[[ Material for this task, beginning ]]

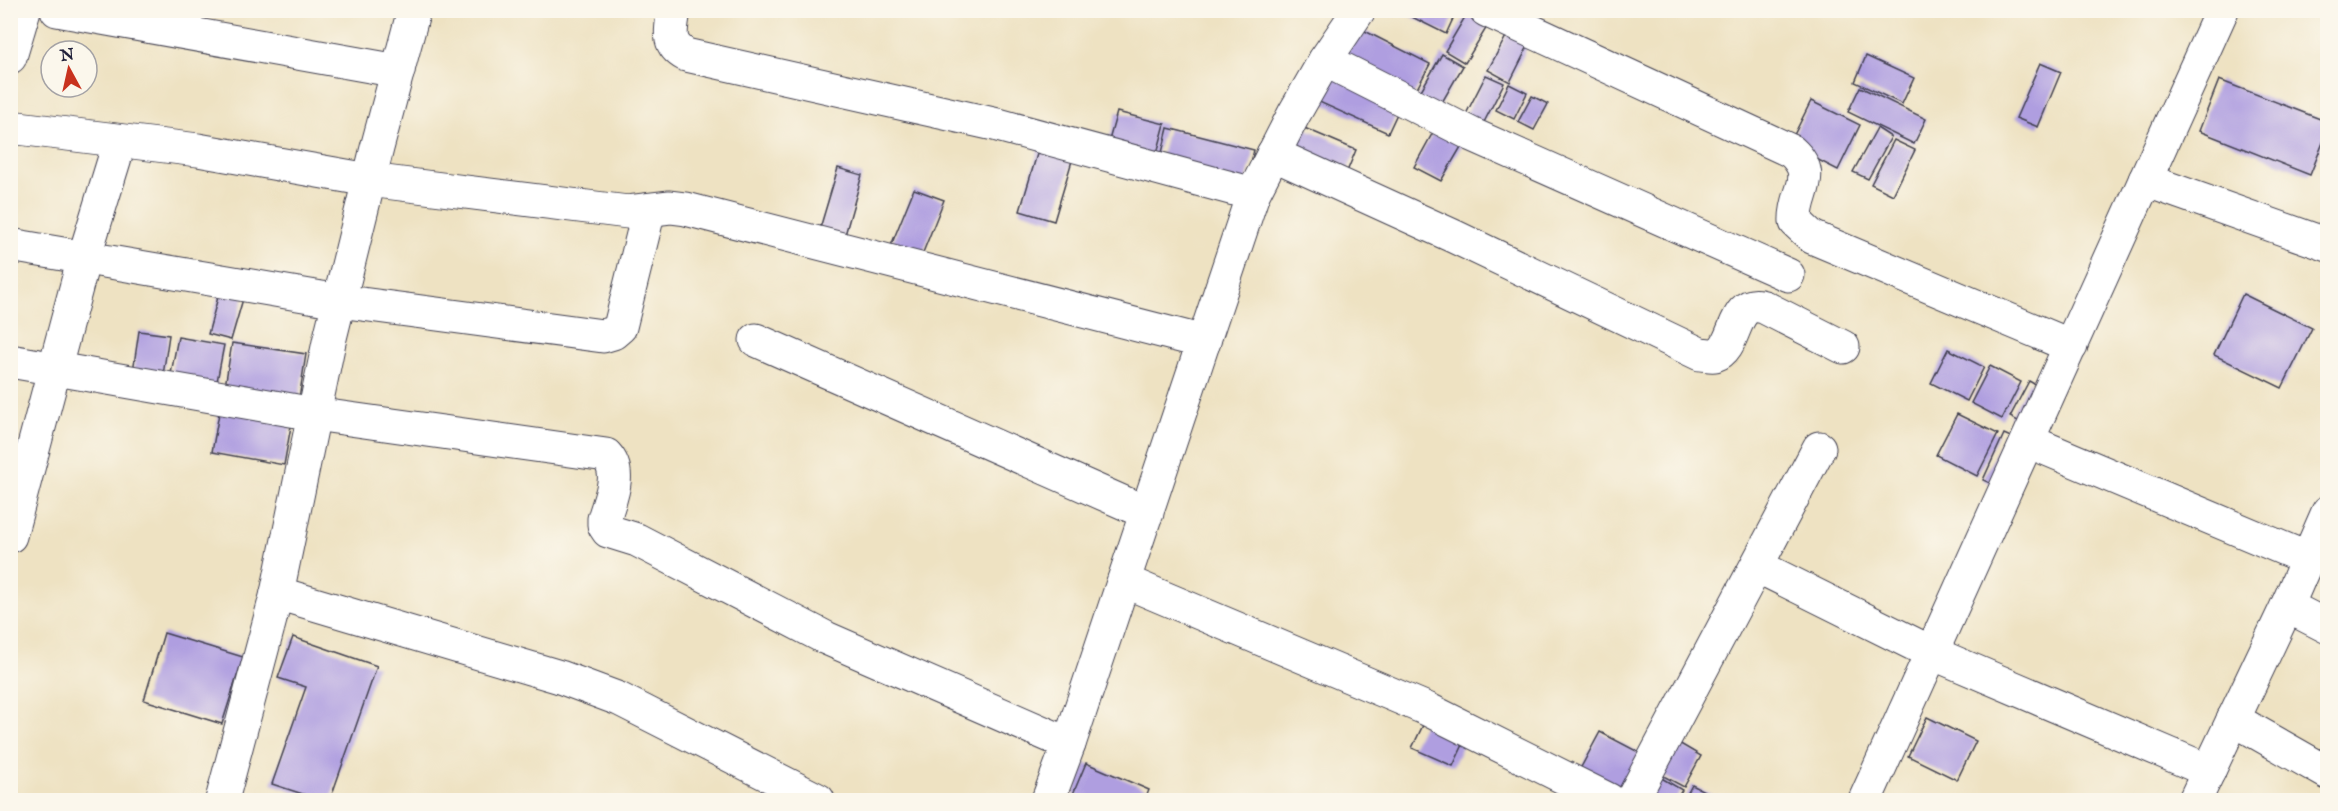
<svg xmlns="http://www.w3.org/2000/svg" width="2338" height="811" viewBox="0 0 2338 811" font-family="'IM FELL English',serif">
  <rect width="100%" height="100%" fill="#fbf7ec"/>
  <filter id="ink" filterUnits="userSpaceOnUse"><feTurbulence type="fractalNoise" baseFrequency=".0167" numOctaves="2"/><feDisplacementMap in="SourceGraphic" scale="12" xChannelSelector="R" yChannelSelector="G"/><feConvolveMatrix kernelMatrix="1 2 1 2 8 2 1 2 1" color-interpolation-filters="sRGB"/></filter>
  <filter id="wash" filterUnits="userSpaceOnUse"><feTurbulence type="fractalNoise" baseFrequency=".008" numOctaves="4" result="noise"/><feDisplacementMap in="SourceGraphic" scale="24" xChannelSelector="R" yChannelSelector="G"/><feGaussianBlur stdDeviation="1.35" result="paint"/><feColorMatrix in="noise" values="0 0 0 0 0 0 0 0 0 0 0 0 0 0 0 0 0 1.4 0 .05"/><feComposite in="paint" operator="in"/></filter>
  <g filter="url(#wash)">
    <rect width="100%" height="100%" fill="#eee2c2"/>
    <g id="blocks">
      <g fill="#af9ee0">
        <polygon points="1398,10 1457,10 1446,34"/>
        <polygon points="1469,10 1482,10 1493,17 1465,63 1445,51"/>
        <polygon points="1359,28 1430,64 1413,96 1342,61"/>
        <polygon points="1509,31 1530,42 1510,82 1488,70"/>
        <polygon points="1442,54 1463,66 1437,111 1416,99"/>
        <polygon points="1866,56 1914,78 1902,104 1855,82"/>
        <polygon points="2040,63 2061,72 2038,127 2016,118"/>
        <polygon points="1330,73 1401,105 1388,133 1317,101"/>
        <polygon points="1486,75 1504,83 1479,132 1462,122"/>
        <polygon points="2219,80 2328,122 2328,130 2310,175 2199,131"/>
        <polygon points="1509,84 1527,93 1514,119 1496,110"/>
        <polygon points="1860,87 1926,119 1914,144 1848,112"/>
        <polygon points="1532,96 1548,104 1534,130 1518,122"/>
        <polygon points="1811,101 1860,125 1838,170 1789,145"/>
        <polygon points="1117,112 1165,124 1156,157 1108,144"/>
        <polygon points="1437,125 1465,140 1441,181 1414,167"/>
        <polygon points="1302,127 1356,150 1346,174 1291,152"/>
        <polygon points="1168,128 1254,150 1246,183 1160,161"/>
        <polygon points="1877,128 1891,137 1868,179 1853,172"/>
        <polygon points="1894,140 1915,150 1893,195 1871,184"/>
        <polygon points="1040,144 1074,154 1054,221 1020,211"/>
        <polygon points="838,168 862,175 843,242 818,235"/>
        <polygon points="914,189 944,200 920,260 890,248"/>
        <polygon points="221,286 245,292 231,340 208,334"/>
        <polygon points="2243,294 2312,328 2282,388 2214,355"/>
        <polygon points="139,331 169,335 162,382 132,378"/>
        <polygon points="178,337 224,345 215,392 169,384"/>
        <polygon points="232,343 306,354 298,405 224,393"/>
        <polygon points="1948,349 1984,367 1967,401 1931,383"/>
        <polygon points="1990,366 2021,382 2002,419 1971,403"/>
        <polygon points="2029,381 2048,392 2030,427 2010,417"/>
        <polygon points="221,402 293,415 284,465 212,452"/>
        <polygon points="1957,414 1998,434 1977,476 1936,455"/>
        <polygon points="2004,434 2024,443 2003,489 1983,480"/>
        <polygon points="164,633 243,657 222,724 144,700"/>
        <polygon points="293,637 377,666 330,800 321,800 272,784 306,687 278,678"/>
        <polygon points="1427,717 1467,736 1453,766 1412,748"/>
        <polygon points="1927,717 1976,741 1957,780 1908,756"/>
        <polygon points="1600,732 1644,755 1624,794 1579,771"/>
        <polygon points="1672,739 1701,756 1684,787 1654,771"/>
        <polygon points="1086,763 1149,790 1145,800 1089,800 1073,794"/>
        <polygon points="1653,773 1682,790 1676,800 1638,800"/>
        <polygon points="1692,785 1722,800 1684,800"/>
      </g>
    </g>
  </g>
  <g filter="url(#ink)">
    <use href="#blocks" fill-opacity="0" stroke="#413f4f" stroke-width="1.5"/>
    <g fill="none" stroke-linecap="round" stroke-linejoin="round">
      <defs>
        <g id="minor">
          <polyline points="57,10 398,71"/>
          <path d="M674,10C671,31 666,44 686,55L998,125L1253,194"/>
          <path d="M1486,10L1791,151C1820,177 1794,192 1796,222L1812,237L2071,346"/>
          <polyline points="10,57 24,10"/>
          <polyline points="1325,60 1473,135 1788,275"/>
          <polyline points="10,127 198,150 369,180 628,212 670,207 686,209 1204,342"/>
          <path d="M1273,154L1453,236L1700,354C1705,354 1711,356 1715,355C1738,348 1731,297 1764,307L1843,347"/>
          <polyline points="2145,180 2328,245"/>
          <polyline points="10,245 339,301 603,336 613,333 620,327 649,210"/>
          <polyline points="756,340 1147,513"/>
          <path d="M10,361L314,414L606,455C623,473 610,498 604,519V525L608,531L637,540L826,638L1069,744"/>
          <polyline points="2028,441 2306,558"/>
          <polyline points="10,536 84,258 120,141"/>
          <polyline points="1757,566 1932,653 2209,771"/>
          <polyline points="1124,581 1427,709 1609,800"/>
          <polyline points="277,593 560,677 619,699 818,800"/>
          <polyline points="2287,606 2328,627"/>
          <polyline points="2233,719 2328,773"/>
          <polyline points="222,800 277,593 329,342 377,148 414,10"/>
          <polyline points="1048,800 1069,744 1253,194 1294,114 1325,60 1359,10"/>
          <polyline points="1632,800 1819,448"/>
          <polyline points="1865,800 2222,10"/>
          <polyline points="2195,800 2287,606 2328,512"/>
        </g>
      </defs>
      <use href="#minor" stroke="#413f4f" stroke-width="35"/>
      <use href="#minor" stroke="#fff" stroke-width="33"/>
    </g>
  </g>
  <rect width="2338" height="811" fill="none" stroke="#fbf7ec" stroke-width="36"/>
  <g transform="translate(69 69) rotate(352)"><circle r="28" fill="#fbf7ec" stroke="#a4a2a5" stroke-width="1.5"/>
  <path d="M0-4.5L10 22L0 15L-10 22Z" fill="#c8321e"/>
  <text y="-9" font-size="16" font-weight="bold" text-anchor="middle" fill="#22223b">N</text>
  </g>
</svg>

[[ Material for this task, end ]]

# Aim of the exercise
Verbatim repetition of the entries is required, excluding any pictures.

# Answer space
<svg xmlns="http://www.w3.org/2000/svg" width="2338" height="811" viewBox="0 0 2338 811" font-family="'IM FELL English',serif">
  <rect width="100%" height="100%" fill="#fbf7ec"/>
  <filter id="ink" filterUnits="userSpaceOnUse"><feTurbulence type="fractalNoise" baseFrequency=".0167" numOctaves="2"/><feDisplacementMap in="SourceGraphic" scale="12" xChannelSelector="R" yChannelSelector="G"/><feConvolveMatrix kernelMatrix="1 2 1 2 8 2 1 2 1" color-interpolation-filters="sRGB"/></filter>
  <filter id="wash" filterUnits="userSpaceOnUse"><feTurbulence type="fractalNoise" baseFrequency=".008" numOctaves="4" result="noise"/><feDisplacementMap in="SourceGraphic" scale="24" xChannelSelector="R" yChannelSelector="G"/><feGaussianBlur stdDeviation="1.35" result="paint"/><feColorMatrix in="noise" values="0 0 0 0 0 0 0 0 0 0 0 0 0 0 0 0 0 1.4 0 .05"/><feComposite in="paint" operator="in"/></filter>
  <g filter="url(#wash)">
    <rect width="100%" height="100%" fill="#eee2c2"/>
    <g id="blocks">
      <g fill="#af9ee0">
        <polygon points="1398,10 1457,10 1446,34"/>
        <polygon points="1469,10 1482,10 1493,17 1465,63 1445,51"/>
        <polygon points="1359,28 1430,64 1413,96 1342,61"/>
        <polygon points="1509,31 1530,42 1510,82 1488,70"/>
        <polygon points="1442,54 1463,66 1437,111 1416,99"/>
        <polygon points="1866,56 1914,78 1902,104 1855,82"/>
        <polygon points="2040,63 2061,72 2038,127 2016,118"/>
        <polygon points="1330,73 1401,105 1388,133 1317,101"/>
        <polygon points="1486,75 1504,83 1479,132 1462,122"/>
        <polygon points="2219,80 2328,122 2328,130 2310,175 2199,131"/>
        <polygon points="1509,84 1527,93 1514,119 1496,110"/>
        <polygon points="1860,87 1926,119 1914,144 1848,112"/>
        <polygon points="1532,96 1548,104 1534,130 1518,122"/>
        <polygon points="1811,101 1860,125 1838,170 1789,145"/>
        <polygon points="1117,112 1165,124 1156,157 1108,144"/>
        <polygon points="1437,125 1465,140 1441,181 1414,167"/>
        <polygon points="1302,127 1356,150 1346,174 1291,152"/>
        <polygon points="1168,128 1254,150 1246,183 1160,161"/>
        <polygon points="1877,128 1891,137 1868,179 1853,172"/>
        <polygon points="1894,140 1915,150 1893,195 1871,184"/>
        <polygon points="1040,144 1074,154 1054,221 1020,211"/>
        <polygon points="838,168 862,175 843,242 818,235"/>
        <polygon points="914,189 944,200 920,260 890,248"/>
        <polygon points="221,286 245,292 231,340 208,334"/>
        <polygon points="2243,294 2312,328 2282,388 2214,355"/>
        <polygon points="139,331 169,335 162,382 132,378"/>
        <polygon points="178,337 224,345 215,392 169,384"/>
        <polygon points="232,343 306,354 298,405 224,393"/>
        <polygon points="1948,349 1984,367 1967,401 1931,383"/>
        <polygon points="1990,366 2021,382 2002,419 1971,403"/>
        <polygon points="2029,381 2048,392 2030,427 2010,417"/>
        <polygon points="221,402 293,415 284,465 212,452"/>
        <polygon points="1957,414 1998,434 1977,476 1936,455"/>
        <polygon points="2004,434 2024,443 2003,489 1983,480"/>
        <polygon points="164,633 243,657 222,724 144,700"/>
        <polygon points="293,637 377,666 330,800 321,800 272,784 306,687 278,678"/>
        <polygon points="1427,717 1467,736 1453,766 1412,748"/>
        <polygon points="1927,717 1976,741 1957,780 1908,756"/>
        <polygon points="1600,732 1644,755 1624,794 1579,771"/>
        <polygon points="1672,739 1701,756 1684,787 1654,771"/>
        <polygon points="1086,763 1149,790 1145,800 1089,800 1073,794"/>
        <polygon points="1653,773 1682,790 1676,800 1638,800"/>
        <polygon points="1692,785 1722,800 1684,800"/>
      </g>
    </g>
  </g>
  <g filter="url(#ink)">
    <use href="#blocks" fill-opacity="0" stroke="#413f4f" stroke-width="1.5"/>
    <g fill="none" stroke-linecap="round" stroke-linejoin="round">
      <defs>
        <g id="minor">
          <polyline points="57,10 398,71"/>
          <path d="M674,10C671,31 666,44 686,55L998,125L1253,194"/>
          <path d="M1486,10L1791,151C1820,177 1794,192 1796,222L1812,237L2071,346"/>
          <polyline points="10,57 24,10"/>
          <polyline points="1325,60 1473,135 1788,275"/>
          <polyline points="10,127 198,150 369,180 628,212 670,207 686,209 1204,342"/>
          <path d="M1273,154L1453,236L1700,354C1705,354 1711,356 1715,355C1738,348 1731,297 1764,307L1843,347"/>
          <polyline points="2145,180 2328,245"/>
          <polyline points="10,245 339,301 603,336 613,333 620,327 649,210"/>
          <polyline points="756,340 1147,513"/>
          <path d="M10,361L314,414L606,455C623,473 610,498 604,519V525L608,531L637,540L826,638L1069,744"/>
          <polyline points="2028,441 2306,558"/>
          <polyline points="10,536 84,258 120,141"/>
          <polyline points="1757,566 1932,653 2209,771"/>
          <polyline points="1124,581 1427,709 1609,800"/>
          <polyline points="277,593 560,677 619,699 818,800"/>
          <polyline points="2287,606 2328,627"/>
          <polyline points="2233,719 2328,773"/>
          <polyline points="222,800 277,593 329,342 377,148 414,10"/>
          <polyline points="1048,800 1069,744 1253,194 1294,114 1325,60 1359,10"/>
          <polyline points="1632,800 1819,448"/>
          <polyline points="1865,800 2222,10"/>
          <polyline points="2195,800 2287,606 2328,512"/>
        </g>
      </defs>
      <use href="#minor" stroke="#413f4f" stroke-width="35"/>
      <use href="#minor" stroke="#fff" stroke-width="33"/>
    </g>
  </g>
  <rect width="2338" height="811" fill="none" stroke="#fbf7ec" stroke-width="36"/>
  <g transform="translate(69 69) rotate(352)"><circle r="28" fill="#fbf7ec" stroke="#a4a2a5" stroke-width="1.5"/>
  <path d="M0-4.5L10 22L0 15L-10 22Z" fill="#c8321e"/>
  <text y="-9" font-size="16" font-weight="bold" text-anchor="middle" fill="#22223b">N</text>
  </g>
</svg>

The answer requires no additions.